Magistrati milanesi si incontrano per discutere il caso Minetti. Le indagini si concentrano su accertamenti all'estero riguardanti l'adozione di un minore e la vita dell'ex consigliera. Si valuta la veridicità delle dichiarazioni per la richiesta di grazia.
Indagini estere sul caso Minetti
La Procura Generale di Milano attende i primi risultati dalle indagini condotte in Spagna e in Uruguay. Questi accertamenti fanno parte di un'istruttoria supplementare sul caso di Nicole Minetti. Sono emersi dubbi sulla veridicità degli atti presentati per la richiesta di grazia. Si sospetta che l'ex igienista dentale non abbia interrotto i legami con il suo passato.
Nicole Minetti è stata condannata nel caso Ruby e per la vicenda Rimborsopoli in Lombardia. Le pene sono rispettivamente di 2 anni e 10 mesi, e 1 anno e 1 mese. Le verifiche internazionali sono state delegate all'Interpol. L'obiettivo è ottenere la copia originale dell'atto di adozione del bambino. L'adozione è stata effettuata da Minetti e dal suo compagno, Giuseppe Cipriani.
Verifiche sull'adozione e sulla vita di Minetti
Si vuole comprendere la procedura seguita per l'adozione. Gli inquirenti cercano di accertare se i genitori biologici del bambino, affetto da problemi di salute, lo abbiano effettivamente abbandonato all'Inau, l'ente per le adozioni uruguaiano. Si indaga anche sulla madre biologica, per capire se abbia fatto perdere le proprie tracce.
Un altro punto di interesse riguarda la morte dell'avvocatessa tutrice del minore. La donna è stata trovata carbonizzata in casa insieme al marito, a seguito di un incidente domestico. Questa circostanza è anch'essa oggetto di verifica nell'ambito dell'indagine supplementare.

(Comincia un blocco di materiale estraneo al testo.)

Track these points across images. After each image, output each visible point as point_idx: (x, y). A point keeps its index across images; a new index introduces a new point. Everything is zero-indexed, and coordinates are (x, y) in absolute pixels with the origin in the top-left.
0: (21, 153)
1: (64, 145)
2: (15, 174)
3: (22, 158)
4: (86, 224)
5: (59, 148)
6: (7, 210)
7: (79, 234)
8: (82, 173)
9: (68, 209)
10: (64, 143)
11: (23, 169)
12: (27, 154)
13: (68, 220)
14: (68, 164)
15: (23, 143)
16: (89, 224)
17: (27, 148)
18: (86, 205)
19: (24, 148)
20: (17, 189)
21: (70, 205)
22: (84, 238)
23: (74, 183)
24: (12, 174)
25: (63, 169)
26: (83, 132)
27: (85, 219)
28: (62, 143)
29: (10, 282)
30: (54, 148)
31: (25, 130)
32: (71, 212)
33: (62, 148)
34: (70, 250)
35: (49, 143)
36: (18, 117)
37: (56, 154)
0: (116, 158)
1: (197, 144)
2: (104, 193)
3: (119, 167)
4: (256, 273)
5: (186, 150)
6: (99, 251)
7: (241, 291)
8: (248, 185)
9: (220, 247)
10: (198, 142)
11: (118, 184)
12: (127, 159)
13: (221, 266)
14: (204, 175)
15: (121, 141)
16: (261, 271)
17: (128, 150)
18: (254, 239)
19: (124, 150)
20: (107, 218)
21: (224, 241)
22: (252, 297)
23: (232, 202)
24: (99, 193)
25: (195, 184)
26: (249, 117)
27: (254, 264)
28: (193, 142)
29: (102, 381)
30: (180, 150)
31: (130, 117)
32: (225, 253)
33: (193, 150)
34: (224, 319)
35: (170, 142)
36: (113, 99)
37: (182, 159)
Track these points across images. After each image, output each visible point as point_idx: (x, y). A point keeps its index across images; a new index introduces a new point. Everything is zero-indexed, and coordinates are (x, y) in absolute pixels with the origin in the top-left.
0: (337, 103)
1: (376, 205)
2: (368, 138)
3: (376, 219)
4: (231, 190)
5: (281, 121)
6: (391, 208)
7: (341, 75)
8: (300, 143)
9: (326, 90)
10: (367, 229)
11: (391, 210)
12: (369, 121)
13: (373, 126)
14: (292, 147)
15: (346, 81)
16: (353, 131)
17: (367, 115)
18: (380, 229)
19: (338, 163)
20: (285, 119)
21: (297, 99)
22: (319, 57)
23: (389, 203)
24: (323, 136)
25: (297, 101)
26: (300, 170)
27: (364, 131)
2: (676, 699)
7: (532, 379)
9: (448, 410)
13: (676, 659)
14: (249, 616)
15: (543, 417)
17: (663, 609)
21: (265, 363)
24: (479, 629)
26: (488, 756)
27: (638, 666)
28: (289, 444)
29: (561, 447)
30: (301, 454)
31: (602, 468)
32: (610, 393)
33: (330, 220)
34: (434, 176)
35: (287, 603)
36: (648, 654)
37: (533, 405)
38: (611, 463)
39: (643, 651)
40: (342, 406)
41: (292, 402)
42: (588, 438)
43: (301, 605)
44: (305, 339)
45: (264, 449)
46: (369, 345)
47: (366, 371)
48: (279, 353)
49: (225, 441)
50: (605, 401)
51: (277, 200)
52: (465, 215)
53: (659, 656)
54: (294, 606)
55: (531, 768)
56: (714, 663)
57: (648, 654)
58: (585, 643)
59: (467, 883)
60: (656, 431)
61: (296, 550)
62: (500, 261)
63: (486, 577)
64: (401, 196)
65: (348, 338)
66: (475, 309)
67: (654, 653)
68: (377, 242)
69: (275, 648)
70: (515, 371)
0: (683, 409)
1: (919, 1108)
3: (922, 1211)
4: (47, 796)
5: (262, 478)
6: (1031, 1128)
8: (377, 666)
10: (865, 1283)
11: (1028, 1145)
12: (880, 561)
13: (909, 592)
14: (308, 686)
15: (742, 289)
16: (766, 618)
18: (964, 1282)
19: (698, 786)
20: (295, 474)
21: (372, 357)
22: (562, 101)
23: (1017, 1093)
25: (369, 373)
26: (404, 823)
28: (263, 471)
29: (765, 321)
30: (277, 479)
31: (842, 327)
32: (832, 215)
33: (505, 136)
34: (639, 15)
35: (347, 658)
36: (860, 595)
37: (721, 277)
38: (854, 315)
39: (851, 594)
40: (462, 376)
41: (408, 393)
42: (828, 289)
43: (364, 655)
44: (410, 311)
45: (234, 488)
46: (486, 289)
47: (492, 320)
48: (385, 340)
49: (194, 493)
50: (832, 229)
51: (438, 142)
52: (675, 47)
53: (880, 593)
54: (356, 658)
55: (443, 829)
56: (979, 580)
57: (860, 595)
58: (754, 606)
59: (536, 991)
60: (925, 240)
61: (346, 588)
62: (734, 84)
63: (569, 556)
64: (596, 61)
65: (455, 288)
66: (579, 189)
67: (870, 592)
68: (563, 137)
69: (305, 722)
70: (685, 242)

Punti chiave dell'indagine supplementare
L'indagine supplementare, condotta tramite rogatorie estere, si concentra su diversi aspetti. Si sta verificando l'eventuale presenza di procedimenti penali a carico della 41enne. Attualmente, Nicole Minetti non risulta avere altri debiti con la giustizia, oltre a quelli per cui ha ricevuto clemenza. Non risulta inoltre iscritta come indagata in altri procedimenti.
Vengono analizzati anche i suoi spostamenti. Questi includono la residenza a Punta de l'Este in Uruguay, una villa a Ibiza, e i suoi soggiorni a Milano, Roma e Boston. Gli spostamenti sono legati anche alle cure del bambino.
Un aspetto fondamentale è accertare la sua reale volontà di distanziarsi dalla vita precedente. Si cerca la prova di una «seria volontà di riscatto sociale». Qualora le nuove verifiche dovessero rivelare elementi sfavorevoli o dubbi sulla veridicità delle dichiarazioni per la grazia, la Procura Generale potrebbe rivedere il proprio parere. Queste verifiche sono state richieste anche dal Colle, ovvero dalla Presidenza della Repubblica.
Riunione dei magistrati titolari
La Procuratrice Generale, Francesca Nanni, e il sostituto procuratore generale, Gaetano Brusa, faranno il punto della situazione. L'incontro si terrà presso la Procura Generale di Milano. L'obiettivo è coordinare le prossime mosse investigative. Si discuteranno i primi riscontri ottenuti dalle indagini all'estero. La riunione servirà a valutare la strategia da adottare in base ai nuovi elementi emersi.
La decisione finale riguardo alla richiesta di grazia dipenderà dai risultati di queste indagini. La Procura Generale agirà con la massima attenzione per garantire la correttezza del procedimento. La trasparenza e la verifica dei fatti sono prioritarie in questo caso complesso. Si attende un quadro più chiaro nei prossimi giorni.